On Christmas Afternoon, I heard the excited voice of Clarita climb the stairs to tell me something!
My 38 year old host sister comes upstairs to tell me we need to go ‘downtown’ after dinner. There is going to be -something- dancing in the courtyard later tonight.
When we arrive and to my surprise, there is a complete live band booming Latin rhythms across The Plaza with LED screens injecting color into the Christmas sky. I’m into it, but what I find totally odd is the collection of 30 costumed people, dancing, in the middle of the square. When I say costumed, I mean they are wearing giant mascot suits- a giant Easter bunny, Captain America, Mickey, Minnie and Fat Albert. I wondered how old these costumes were? They look like they get a lot of use.
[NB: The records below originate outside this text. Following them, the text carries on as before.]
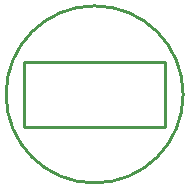
<source format=gko>
G04 start of page 2 for group 9 layer_idx 6 *
G04 Title: (unknown), global_outline *
G04 Creator: pcb-rnd 3.0.0 *
G04 CreationDate: 2021-12-23 01:52:28 UTC *
G04 For:  *
G04 Format: Gerber/RS-274X *
G04 PCB-Dimensions: 500000 500000 *
G04 PCB-Coordinate-Origin: lower left *
%MOIN*%
%FSLAX25Y25*%
%LNGLOBAL_BOUNDARY_UROUTE_9*%
%ADD12C,0.0100*%
G54D12*X196850Y282480D02*X244094D01*
Y260827D01*
X196850D01*
Y282480D01*
X190945Y271654D02*G75*G03X250000Y271654I29528J0D01*G01*
G75*G03X190945Y271654I-29528J0D01*G01*
M02*

</source>
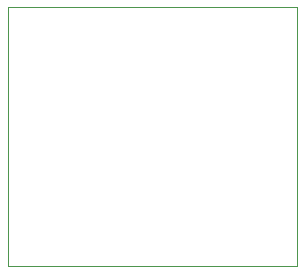
<source format=gbr>
%TF.GenerationSoftware,KiCad,Pcbnew,(6.0.8)*%
%TF.CreationDate,2023-02-01T12:05:52+02:00*%
%TF.ProjectId,25om_resistor,32356f6d-5f72-4657-9369-73746f722e6b,rev?*%
%TF.SameCoordinates,Original*%
%TF.FileFunction,Profile,NP*%
%FSLAX46Y46*%
G04 Gerber Fmt 4.6, Leading zero omitted, Abs format (unit mm)*
G04 Created by KiCad (PCBNEW (6.0.8)) date 2023-02-01 12:05:52*
%MOMM*%
%LPD*%
G01*
G04 APERTURE LIST*
%TA.AperFunction,Profile*%
%ADD10C,0.100000*%
%TD*%
G04 APERTURE END LIST*
D10*
X50800000Y-27400000D02*
X75274000Y-27400000D01*
X75274000Y-27400000D02*
X75274000Y-49300000D01*
X75274000Y-49300000D02*
X50800000Y-49300000D01*
X50800000Y-49300000D02*
X50800000Y-27400000D01*
M02*

</source>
We all gather around, watching, listening to the music and observing the dances. Mickey Mouse and Wonder Woman are Salsa Dancing. After lots of tunes, some of which I know, they announce something and my sister says: “they’re going to disfracer sus moros.”
That sounded poetic “They are going to remove their masks.” They remove their masks one by one and dance across the courtyard, holding their masks, wearing sweatbands across their foreheads. This takes about 30 minutes because they announce each of the dancers in pairs. “Jose Suc and his mom, Juana!” and Jose and Juana remove their heads and keep walking and dancing to the beat, with serious faces. This was a cultural phenomenon and no one was even drinking except the street bolos. Grown adults were just standing, watching these moros do the same dance moves across the screen.
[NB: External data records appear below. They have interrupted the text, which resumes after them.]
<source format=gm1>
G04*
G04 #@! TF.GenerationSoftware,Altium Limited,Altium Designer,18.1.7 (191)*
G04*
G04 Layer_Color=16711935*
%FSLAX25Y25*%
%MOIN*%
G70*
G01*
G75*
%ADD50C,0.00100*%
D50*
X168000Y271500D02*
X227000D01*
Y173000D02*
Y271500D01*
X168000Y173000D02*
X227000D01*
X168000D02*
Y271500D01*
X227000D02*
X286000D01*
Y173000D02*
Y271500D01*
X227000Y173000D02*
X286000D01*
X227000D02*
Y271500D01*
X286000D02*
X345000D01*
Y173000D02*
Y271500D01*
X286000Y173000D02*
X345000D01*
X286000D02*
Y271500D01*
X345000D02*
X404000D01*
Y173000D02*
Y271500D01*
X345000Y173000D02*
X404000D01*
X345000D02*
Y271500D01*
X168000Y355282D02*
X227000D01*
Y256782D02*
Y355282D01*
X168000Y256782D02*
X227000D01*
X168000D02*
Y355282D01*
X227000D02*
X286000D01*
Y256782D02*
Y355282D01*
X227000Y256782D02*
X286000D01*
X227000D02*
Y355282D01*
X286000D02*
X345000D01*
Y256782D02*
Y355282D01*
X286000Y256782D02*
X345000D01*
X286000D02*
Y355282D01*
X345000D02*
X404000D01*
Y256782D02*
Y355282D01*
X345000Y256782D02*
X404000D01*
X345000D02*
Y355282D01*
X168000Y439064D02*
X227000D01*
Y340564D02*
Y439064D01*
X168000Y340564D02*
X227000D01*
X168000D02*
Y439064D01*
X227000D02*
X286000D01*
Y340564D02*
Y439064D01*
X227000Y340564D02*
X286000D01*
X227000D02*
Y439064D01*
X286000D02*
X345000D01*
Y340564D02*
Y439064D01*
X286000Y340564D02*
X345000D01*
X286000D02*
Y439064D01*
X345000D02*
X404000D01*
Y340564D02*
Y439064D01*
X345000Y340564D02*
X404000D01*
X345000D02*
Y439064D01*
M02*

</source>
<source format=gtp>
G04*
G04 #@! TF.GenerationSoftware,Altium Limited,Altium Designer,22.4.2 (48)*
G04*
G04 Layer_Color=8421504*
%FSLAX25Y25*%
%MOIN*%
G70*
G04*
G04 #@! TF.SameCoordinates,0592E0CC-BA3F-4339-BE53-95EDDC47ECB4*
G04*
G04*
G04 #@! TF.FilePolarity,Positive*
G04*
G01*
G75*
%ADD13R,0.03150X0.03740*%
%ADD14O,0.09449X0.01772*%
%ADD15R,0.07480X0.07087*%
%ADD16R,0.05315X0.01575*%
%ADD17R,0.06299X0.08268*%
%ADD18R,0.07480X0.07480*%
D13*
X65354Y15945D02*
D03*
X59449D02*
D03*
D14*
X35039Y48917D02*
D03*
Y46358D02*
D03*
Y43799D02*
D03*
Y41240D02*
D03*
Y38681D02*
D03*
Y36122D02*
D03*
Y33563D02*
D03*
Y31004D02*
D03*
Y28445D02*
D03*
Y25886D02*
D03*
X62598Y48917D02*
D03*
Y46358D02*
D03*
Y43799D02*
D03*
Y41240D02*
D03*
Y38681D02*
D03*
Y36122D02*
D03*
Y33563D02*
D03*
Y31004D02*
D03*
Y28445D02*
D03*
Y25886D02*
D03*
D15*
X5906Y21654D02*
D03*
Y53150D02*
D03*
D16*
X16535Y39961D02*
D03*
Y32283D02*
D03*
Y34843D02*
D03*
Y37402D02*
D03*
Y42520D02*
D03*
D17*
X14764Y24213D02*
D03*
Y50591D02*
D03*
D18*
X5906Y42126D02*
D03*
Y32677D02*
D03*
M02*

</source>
Somewhere between (almost) kissing plastic Jesus, watching the moros and getting walloped with a mound of tortillas, I experienced my first Guatemalan Christmas. In this moment, my experience of Christmas was forever redefined: no consumerism, no Macy’s commercials or even Ellen’s 12 days of Giveaways. Instead I sat in a small kitchen around a wood-burning fire and ate tamales and sipped ponche and enjoyed the company of my new 3-generation female family. Even the Mix (pronounced meesh which is the cat) seemed happy.
Now that I’ve been in Guatemala for 3 months, I realize that the best gift of Christmas is the rest. The fact that you aren’t working, that you can take a nap and enjoy the stillness of a day of rest is the richest gift of Christmas in Guatemala. That, the visitors, and all the tamales.
I incorporated this stillness into my own tradition. I sat on Christmas Eve and thought of all the richness of this past year and the incontrovertible blessings that will come in 2017. My health, wealth and happiness never rang in more clearly. Feliz Navidad, to you and yours.
That first photo is exquisite. All of your photos are great, but that one is WOW. Love your story/stories, all of them, always. You’re a gem of a writer!